The squash patch has been looking pretty sad lately, and the winter squash vine is essentially dead. The single winter squash growing has stopped changing color and the skin is pretty firm, so, just in time for Halloween…
I harvested my first (and only) pumpkin yesterday!
…errr…I mean, winter squash… It’s not really a pumpkin, it’s a seed from a volunteer squash from my dad’s garden, so it’s a twice crossed squash. A double mutt! I haven’t cut into it yet, so I have no idea what it will taste like.
If I can, I’m planning to continue the lineage by saving it’s seeds, planting them, and continuing to do this over the years to see how the squash changes over the years.
It’s the end of September, and although some parts of the country are facing their first frost, we are still having 90 degree heatwaves. I’ve been in Palo Alto for a quarter of a year, so I thought it would be a good time to give you a general update of how my “garden” is looking so far:
Kinda pathetic. On the left are the squash. Behind them are a couple of beans on a trellis and a small patch of tiny mustard greens and kale. On the right side is a failed beet and carrot bed. The carrots didn’t come up at all, and a tiny critter ate most of the beet leaves.
The squash have powdery mildew pretty bad (I should try Eliza‘s suggestion of a baking soda and non-detergent soap spray).
Here’s the one squash that the winter squash plant managed to produce.
The kale are being eaten too!
But at least the beans are starting to produce flowers!
The pineapple sage is still alive as well.
As for the containers….
The marigolds are decent, but they’re crowding out the eggplant. My mistake for planting them so close together. Is it too late to move the eggplant?
The cilantro next to the eggplant is doing well, and starting to produce flowers, which I will happily let it because I want coriander seeds.
Lastly, are these four pots:
The left two pots are geraniums (one grown from a cutting at the end of June, the other grown from a cutting at the end of August). The top right pot is the parsley pot. There’s one tiny seedling that you can’t see in this photo, which might be a weed seed that blew into the pot. The bottom left is mint, which always grows well no matter what and is a good confidence booster.
How do I have powdery mildew already? In California?! This photo is from my squash plant. Both the zucchini and winter squash have it on a couple of leaves.
I thought powdery mildew was supposed to happen in humid environments, and the Bay Area is anything but humid… hmmm… I have some things to learn about powdery mildew…

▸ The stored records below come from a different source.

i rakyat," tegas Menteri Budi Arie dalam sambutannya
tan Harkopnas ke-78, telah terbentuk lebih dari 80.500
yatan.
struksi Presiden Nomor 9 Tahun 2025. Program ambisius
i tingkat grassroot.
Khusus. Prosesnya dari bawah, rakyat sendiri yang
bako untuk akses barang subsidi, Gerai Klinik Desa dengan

Powdery mildew is a disease caused by several different types of fungi (437 different species within the order Erysiphales). The spores or conidia of the fungi are carried by the wind to a host plant. According to the Penn Extension, ideal conditions for powdery mildew are high humidity at night and low humidity during the day with daytime temps of 70-80 degrees. Additionally, the University of California Master Gardener’s website says that placing plants in full sun can help prevent or kill the fungus that is causing powdery mildew, since powdery mildew fungi don’t like really intense heat.

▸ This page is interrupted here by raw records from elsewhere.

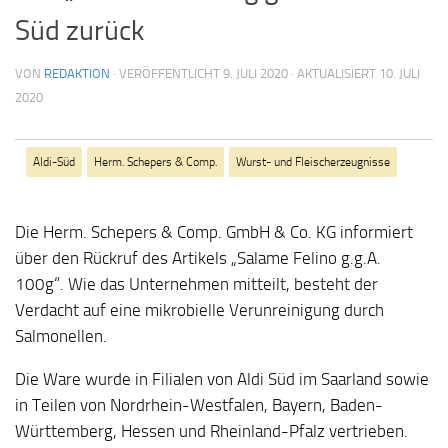
Süd zurück
VON
REDAKTION
· VERÖFFENTLICHT
9. JULI 2020
· AKTUALISIERT
10. JULI
2020
Aldi-Süd
Herm. Schepers & Comp.
Wurst- und Fleischerzeugnisse
Die Herm. Schepers & Comp. GmbH & Co. KG informiert
über den Rückruf des Artikels „Salame Felino g.g.A.
100g“. Wie das Unternehmen mitteilt, besteht der
Verdacht auf eine mikrobielle Verunreinigung durch
Salmonellen.
Die Ware wurde in Filialen von Aldi Süd im Saarland sowie
in Teilen von Nordrhein-Westfalen, Bayern, Baden-
Württemberg, Hessen und Rheinland-Pfalz vertrieben.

Here in Palo Alto, we have low humidity during the day and 70-80 describes pretty much every summer day here. I occasionally water in the evening, after I get home from work and see that the garden looks a little dry, which may make for relatively humid local conditions during the night. The squash plants are in the most sunny spot we could find, but there are several trees in the area, so it is mostly shaded in the afternoon. Overall, not ideal for my squash plants, but pretty ideal for powdery mildew fungi.
Fortunately, it’s a very mild case at this point, so I’m not going to bother trying to treat it, but it’s a good lesson for me to water in the morning rather than at night. Ideally, I would have a drip system set up on a timer, but those are dreams for a garden a few years from now.
One other thing I learned about powdery mildew is that the fungi are obligate parasites, which means they need a living host to survive. Therefore, (apparently) it’s ok to throw powdery mildew-infested plants in the compost pile, since when the plant dies, so does the fungus. Huh. Is this really true?
The soil here is very dry. Palo Alto apparently used to be flood plains, and the reflects the sediment. The USDA Soil Survey of the Santa Clara Area describes the soil in Palo Alto as “mostly brown silty clay loam that is well drained” and adds that the soil is “very fertile but can be difficult to work by hand when dry unless large amounts of organic matter are added.”